According to the IPP Office, the bulk of SED and ED investments have been directed at education interventions. For this reason, it makes for a fairly universal interrogation of the distance between spend and development. We’ll use an example from one of our own programmes. We run a bursary programme that supports the acquisition of critical artisanal skills through highly ranked Further Education and Training Colleges. At the beginning of the year, we paid for all the candidates’ fees upfront. The only cost incurred on a monthly basis is their living stipend, which is marginal relative to spend on fees, relocation and accommodation. However, one candidate has dropped out of college. This is unfortunate, but it happens. It therefore means that the project supporting this initiative can no longer report a total of 20 candidates supported. Because, despite the expenditure, we in fact have one less candidate on the programme.

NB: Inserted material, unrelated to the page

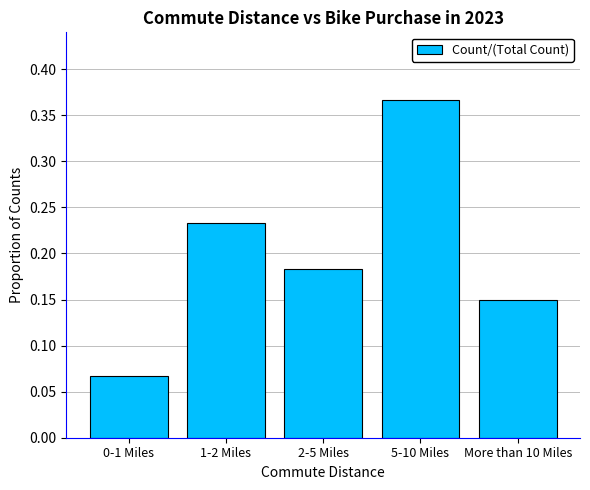

What is the change in value from 0-1 Miles to More than 10 Miles?

+0.1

However, the current reporting framework has no way of picking up on this. It only recognises activity at the point of expenditure. Therefore, per the IPP Office, the project has successfully spent on the education of 20 individuals because a cheque was signed in the first quarter of the year to that effect. No further questions are asked about the substance underlying that payment, beyond this point. And so what happens?
Projects do not report on the human impact of spend and as a result, the IPP Office has no way of reporting on the development value of the R25 billion that they proudly claim to have been invested in SED and ED as a result of REIPPPP.

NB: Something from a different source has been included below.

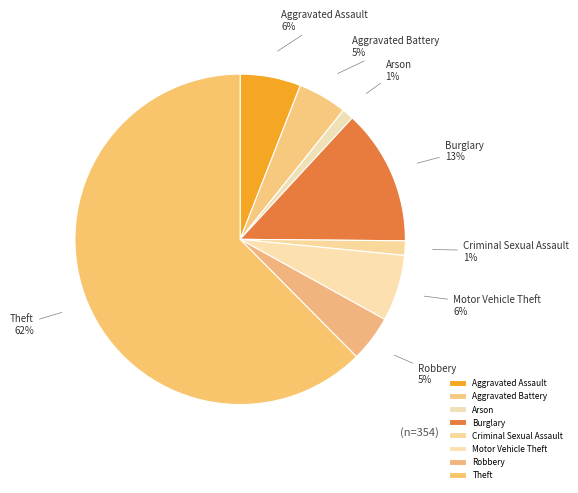

To the nearest percent, what is the average slice percentage?

12%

This unfortunate outcome can be averted through an improved reporting system which has development rather than money at the heart of its logical frame. Through such a system, we would be able to link money to development indicators. A more accurate way of reporting, would therefore require us to list programme participants, indicate the longevity of the programme/ investment and define its outputs over that period. It is through this kind of reporting, that we will pick up on multi-million rand after school programmes that don’t work. In fact, learning that some things don’t work is to the collective benefit of all IPPs. And the IPP Office is the one institution that has the ability to aggregate our lessons to ensure that we make better investments, with each successive year. This can only be done if we convert SED and ED into what they actually are: development problems that are much bigger than their financial accounting form.
Indeed, this is not a moral imperative. It is a matter of fiscal accountability to the citizens of the country. Indeed, as projects start to connect to the grid, the heavier weight placed on economic development in REIPPPP must now be evidenced by verifiable claims.